Thanks for your help and I hope this message reaches you in good spirits!
I've been working through Cornelius Lanczos book "The Variational Principles of Mechanics" and there's something I'm having difficulty understanding on page 168 of the Dover edition (which is attached). After introducing the Legendre transformation and transforming the Lagrangian equations of motion into their canonical form, he is now trying to motivate a ("extended") variational principle which gives rise directly to Hamilton's equations of motion, in which the action integral is varied w/r to the 2n positional phase space variables ##(q,p)##. Basically, I don't understand the passage from equation (64.1) to (64.2), where he considers the variation of $$L=\sum_{i=1}^n p_i\dot{q}_i - H,$$ with respect to the ##p_i##, which he writes as $$\delta L = \sum_{i=1}^n\left(\dot{q}_i - \frac{\partial H}{\partial p_i}\right)\delta p_i.$$ My problem is aren't the ##\dot{q}_i## a function of ##(q,p)##, so that there should be an extra term?
My attempt at understanding what is going on:
Because of the duality of the Legendre transform, we can write $$L= \sum_{i=1}^n p_i\frac{\partial H}{\partial p_i} - H,$$ so that the variation of ##L## w/r to the ##p_i## in this form, is what we had above but with an extra piece: $$\delta L = \sum_{i=1}^n\left(\dot{q}_i - \frac{\partial H}{\partial p_i}\right)\delta p_i + \sum_{i,j}p_i\frac{\partial^2H}{\partial p_j\partial p_i}\delta p_j.$$ The first term vanishes on account of the duality of the Legendre transformation but what's the meaning of the 2nd term, if there is any? If we follow the assumption that there is no coupling between different canonical momenta (which seems reasonable otherwise conservation of momentum would be violated, right?), then we will only have the diagonal terms of the double sum:##\sum_{i,j} p_i\frac{\partial^2H}{\partial p_j\partial p_i}\delta p_j = \sum_i p_i \frac{\partial^2 H}{\partial p_i^2}\delta p_i##, i.e $$\delta L = \sum_{i=1}^n\left(\dot{q}_i - \frac{\partial H}{\partial p_i}\right)\delta p_i + \frac{1}{2}\sum_i \frac{\partial^2 H}{\partial p_i^2}\delta (p_i)^2.$$ Is this suggesting in some way that a variation of the Lagrangian w/r to the ##p_i## only enters as a second order effect and can be put to 0 given that we are looking for stationary values of the action? Or is there something I'm missing or misinterpreting which will make all of this obvious?

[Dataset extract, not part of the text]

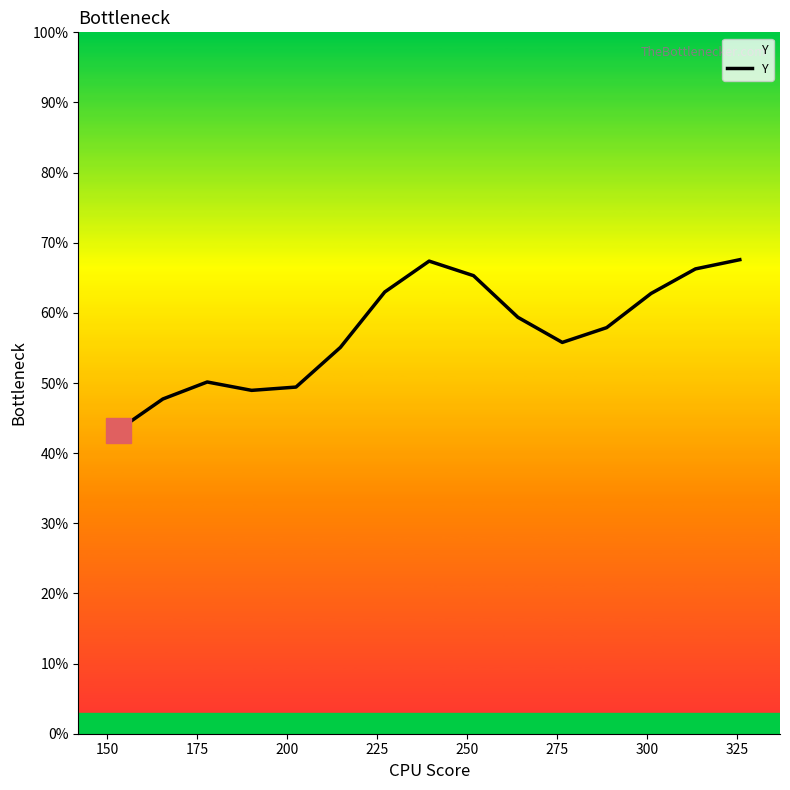

Is this an area chart (filled region under the line)?

No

As a side note, you can get to the result if you consider the variation of the action integral w/r to the ##p_i## (as opposed to variation of the bare Lagrangian) then integration by parts shows that there is no variation of the action from arbitrary variations of the ##p_i##, so all fine, you can still form the ##2n## differential equations in the way he does on page 169, but still, I'd like to understand how he can just go between those 2 equations.. To me it seems like what he is getting at only works if the variation is integrated out w/r to time, we need that integration by parts.
Thanks for your help and I hope this message reaches you in good spirits!